Years ago, you didn’t show your face outside the door if you didn’t have a new hat for spring. Nobody questioned your morals, either, when you said you were going downtown to pick up a cute little sailor. It had nothing to do with short navy men, but had plenty to do with small hats with small brims and usually perky bows. They were called sailors and very much in for spring.
There were also picture hats. The kind that Irving Berlin used to write about. They were large brimmed, laden with flowers and nettings and often framing faces that were not exactly picture perfect.

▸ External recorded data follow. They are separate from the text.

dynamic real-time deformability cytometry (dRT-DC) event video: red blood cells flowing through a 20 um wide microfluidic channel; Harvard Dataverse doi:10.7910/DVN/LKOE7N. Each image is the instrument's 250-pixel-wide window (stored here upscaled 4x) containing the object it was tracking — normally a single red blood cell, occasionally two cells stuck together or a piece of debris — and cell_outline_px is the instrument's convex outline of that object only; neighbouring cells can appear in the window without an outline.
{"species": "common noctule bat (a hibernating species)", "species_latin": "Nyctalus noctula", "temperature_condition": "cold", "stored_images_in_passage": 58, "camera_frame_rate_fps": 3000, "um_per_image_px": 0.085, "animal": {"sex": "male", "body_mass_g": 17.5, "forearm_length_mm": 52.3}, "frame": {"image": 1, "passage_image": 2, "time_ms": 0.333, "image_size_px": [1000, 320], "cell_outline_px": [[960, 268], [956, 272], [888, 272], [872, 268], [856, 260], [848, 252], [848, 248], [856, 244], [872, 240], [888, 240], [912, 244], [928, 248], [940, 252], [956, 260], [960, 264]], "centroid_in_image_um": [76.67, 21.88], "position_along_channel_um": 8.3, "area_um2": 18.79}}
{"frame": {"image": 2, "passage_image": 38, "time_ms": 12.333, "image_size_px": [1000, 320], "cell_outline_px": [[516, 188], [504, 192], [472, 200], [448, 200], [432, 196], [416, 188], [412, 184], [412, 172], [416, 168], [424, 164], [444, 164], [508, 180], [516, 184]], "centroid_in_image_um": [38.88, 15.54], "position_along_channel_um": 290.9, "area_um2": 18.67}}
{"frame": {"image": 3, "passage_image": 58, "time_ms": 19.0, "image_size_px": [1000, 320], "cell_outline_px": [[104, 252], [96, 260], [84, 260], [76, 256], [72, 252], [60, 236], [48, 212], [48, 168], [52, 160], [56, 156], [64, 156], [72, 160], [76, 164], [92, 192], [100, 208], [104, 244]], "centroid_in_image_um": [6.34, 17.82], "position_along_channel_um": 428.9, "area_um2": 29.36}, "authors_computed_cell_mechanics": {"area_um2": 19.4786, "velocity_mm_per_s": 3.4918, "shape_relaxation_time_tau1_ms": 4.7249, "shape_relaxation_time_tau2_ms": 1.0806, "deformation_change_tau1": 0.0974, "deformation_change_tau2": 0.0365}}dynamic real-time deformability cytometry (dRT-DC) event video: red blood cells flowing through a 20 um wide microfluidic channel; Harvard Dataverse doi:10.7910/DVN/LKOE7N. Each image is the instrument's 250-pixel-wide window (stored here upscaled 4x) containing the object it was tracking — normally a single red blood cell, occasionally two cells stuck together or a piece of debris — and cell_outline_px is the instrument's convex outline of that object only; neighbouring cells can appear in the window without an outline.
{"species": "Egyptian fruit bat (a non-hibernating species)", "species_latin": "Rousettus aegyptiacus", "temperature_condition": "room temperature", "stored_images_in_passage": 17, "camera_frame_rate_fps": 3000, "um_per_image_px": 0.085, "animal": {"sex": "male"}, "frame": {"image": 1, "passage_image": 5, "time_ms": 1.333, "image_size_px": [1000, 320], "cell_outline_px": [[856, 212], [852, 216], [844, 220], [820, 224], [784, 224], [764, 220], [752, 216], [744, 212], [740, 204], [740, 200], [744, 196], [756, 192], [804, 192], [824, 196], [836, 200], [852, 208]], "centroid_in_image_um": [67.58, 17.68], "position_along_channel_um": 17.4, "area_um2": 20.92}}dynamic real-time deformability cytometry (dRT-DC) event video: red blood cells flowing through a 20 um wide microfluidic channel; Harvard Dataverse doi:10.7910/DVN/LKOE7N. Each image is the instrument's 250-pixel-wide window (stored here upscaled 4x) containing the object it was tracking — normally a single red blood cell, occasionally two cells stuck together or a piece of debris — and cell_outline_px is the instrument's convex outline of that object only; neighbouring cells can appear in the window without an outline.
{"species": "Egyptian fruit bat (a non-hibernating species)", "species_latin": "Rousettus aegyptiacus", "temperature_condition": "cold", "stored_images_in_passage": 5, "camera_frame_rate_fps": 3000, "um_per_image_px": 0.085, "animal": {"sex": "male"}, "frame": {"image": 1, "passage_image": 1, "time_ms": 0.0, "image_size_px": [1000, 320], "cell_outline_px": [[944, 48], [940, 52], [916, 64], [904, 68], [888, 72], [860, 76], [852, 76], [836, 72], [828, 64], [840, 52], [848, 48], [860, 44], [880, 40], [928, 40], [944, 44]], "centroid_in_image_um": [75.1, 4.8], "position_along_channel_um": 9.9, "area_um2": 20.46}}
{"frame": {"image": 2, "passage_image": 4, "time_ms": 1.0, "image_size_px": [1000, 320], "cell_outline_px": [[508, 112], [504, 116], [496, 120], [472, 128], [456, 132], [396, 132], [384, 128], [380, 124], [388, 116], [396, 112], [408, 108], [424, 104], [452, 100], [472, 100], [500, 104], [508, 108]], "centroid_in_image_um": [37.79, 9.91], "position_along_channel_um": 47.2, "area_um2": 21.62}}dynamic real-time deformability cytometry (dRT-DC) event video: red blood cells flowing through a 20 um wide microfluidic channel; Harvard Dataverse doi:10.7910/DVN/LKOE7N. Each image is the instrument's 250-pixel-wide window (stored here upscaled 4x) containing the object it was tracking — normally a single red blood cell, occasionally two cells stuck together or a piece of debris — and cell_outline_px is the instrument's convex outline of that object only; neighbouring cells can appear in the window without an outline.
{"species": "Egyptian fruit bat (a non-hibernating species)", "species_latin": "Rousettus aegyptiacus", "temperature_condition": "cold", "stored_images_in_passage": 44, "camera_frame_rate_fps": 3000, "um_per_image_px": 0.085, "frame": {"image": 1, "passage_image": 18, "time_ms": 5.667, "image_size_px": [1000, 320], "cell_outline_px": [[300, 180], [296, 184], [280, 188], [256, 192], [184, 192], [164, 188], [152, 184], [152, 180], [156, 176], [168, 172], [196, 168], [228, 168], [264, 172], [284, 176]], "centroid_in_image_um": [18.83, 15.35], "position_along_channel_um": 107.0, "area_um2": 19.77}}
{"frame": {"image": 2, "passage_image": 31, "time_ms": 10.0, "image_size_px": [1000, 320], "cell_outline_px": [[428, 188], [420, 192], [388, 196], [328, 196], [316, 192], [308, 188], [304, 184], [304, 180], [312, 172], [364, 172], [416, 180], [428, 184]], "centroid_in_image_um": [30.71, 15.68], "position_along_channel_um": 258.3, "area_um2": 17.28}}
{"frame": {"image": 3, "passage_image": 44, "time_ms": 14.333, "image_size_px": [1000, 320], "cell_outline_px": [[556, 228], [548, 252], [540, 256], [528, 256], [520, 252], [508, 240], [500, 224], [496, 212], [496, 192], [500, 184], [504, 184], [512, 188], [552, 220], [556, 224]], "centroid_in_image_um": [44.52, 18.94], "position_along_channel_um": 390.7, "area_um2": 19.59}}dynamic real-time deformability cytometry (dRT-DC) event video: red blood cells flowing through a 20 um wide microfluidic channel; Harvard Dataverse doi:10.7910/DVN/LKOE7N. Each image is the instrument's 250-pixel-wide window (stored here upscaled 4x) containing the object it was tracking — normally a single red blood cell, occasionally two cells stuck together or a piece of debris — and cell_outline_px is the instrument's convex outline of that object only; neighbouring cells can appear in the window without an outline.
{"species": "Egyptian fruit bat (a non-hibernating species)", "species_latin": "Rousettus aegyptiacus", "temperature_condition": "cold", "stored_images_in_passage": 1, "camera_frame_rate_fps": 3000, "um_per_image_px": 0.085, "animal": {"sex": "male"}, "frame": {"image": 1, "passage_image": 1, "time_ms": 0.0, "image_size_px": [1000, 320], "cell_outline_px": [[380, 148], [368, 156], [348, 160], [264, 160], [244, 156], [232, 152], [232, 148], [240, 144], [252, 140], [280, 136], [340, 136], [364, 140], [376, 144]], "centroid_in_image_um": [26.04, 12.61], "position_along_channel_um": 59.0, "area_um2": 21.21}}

Women also wore birds on their hats. Gorgeous shades of blue and pink were used for the feathers. Once I saw a hat that had a small birdcage on it with a smaller bird inside. The woman and her hat created quite a stir when the hat came off when she took communion one Sunday. This was in the days when if you went to church, your head would have to be covered. Nowadays people go to church in slacks, some even in shorts, and communion is delivered by a lady in a brown polyester dress.
Where are the hats of yesteryear? Where are the hats that the word ‘pastel’ was coined for? Hats were pastel in spring. Pale pinks, lavender and shy yellows. The hats were gorgeous and worthy of the name ‘hat.’
There were pill box hats before Jackie Kennedy made them famous. Many years ago, these hats also came in many colors and were often well decorated. I remember one in white felt with appliqués of roses. Now those were hats.
Years ago, you didn’t go into a department store and buy a hat. There were special millinery shops that only sold hats. One could spend a whole afternoon there just trying on every hat you had ever dreamed of. Windows in the shops were bedecked with tiny cloches, tinseled turbans, cartwheel hats, half hats and hats that were hand fashioned in the back rooms of the little stores.
What ever happened to the hat? We wear them reluctantly in winter if it’s too cold, but somehow along the way, something happened to the hat symbol. Looking through the stores, I have seen a few. Black cocktail hats, looking like doilies, or some fur hats that look like Cossack’s hats. Nothing that would cure even a blue Monday.
Hats anyone? Yes, I’ll take several and also several pairs of those little white gloves that no woman would be caught dead without in days gone by. But that’s another crusade.